Этот гэбун был ихней элитной породы — вежливое обращение, чистая речь, длинные тонкие пальцы, правильно вырезанные ноздри. Глаза, правда, выдавали.
— Насколько нам известно, вы начали вплотную заниматься русской литературой классического периода четыре года назад. Есть основания полагать, что интерес возник раньше. Возможно, во время войны. При обыске в сорок четвертом у вас нашли сочинения Достоевского и других русских писателей прошлого века...
— Ну почему же прошлого. — Шпулин выудил из портсигара твердую белую палочку. Протянул Лизолькину. Тот не глядя взял, посмотрев на Виталия Игнатьевича с невольным уважением.
— Скажите честно, у вас там сколько сортов?
— С дюжину наберется, — скромно сказал Шпулин (на самом деле сортов было пятнадцать). — Люди же курят разное...

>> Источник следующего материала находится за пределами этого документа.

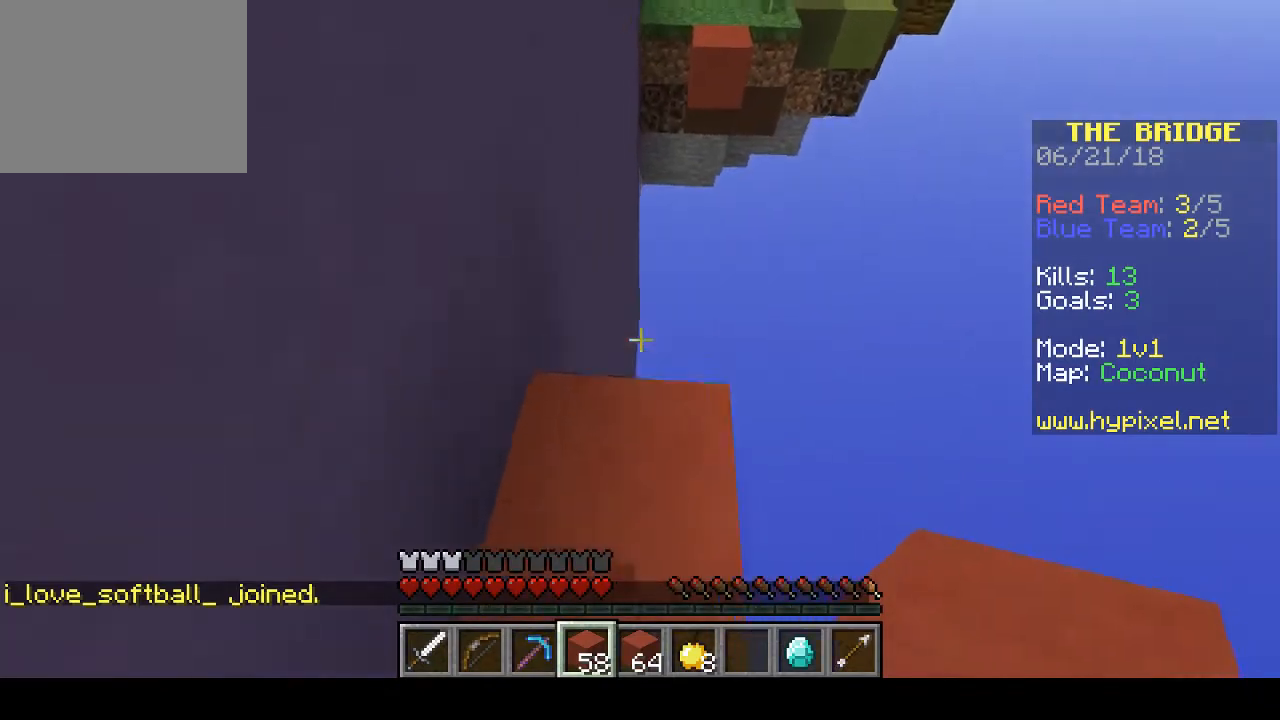
{"keys": ["d", "w"], "events": [[467, "d", "down"]]}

— Ага. А вы ведь отлично помните, кто что курит, у кого когда день рождения и кем приходится двоюродная курица бабушкиного племянника тещиной внучатой козе... — В гэбунском голосе угадывалась зависть. — И оперативную информацию очень хорошо обрабатываете. Знаете, вас даже отпускать не хотели. Если бы не ваше филологическое образование... В общем, так, — он сделал рассчитанную паузу, — вот ваш новый пропуск. — Он протянул Виталию Игнатьевичу через стол простенький картонный квадратик. — Завтра с утра зайдете к себе, заберете вещи. К десяти тридцати — у меня. Дам вводные.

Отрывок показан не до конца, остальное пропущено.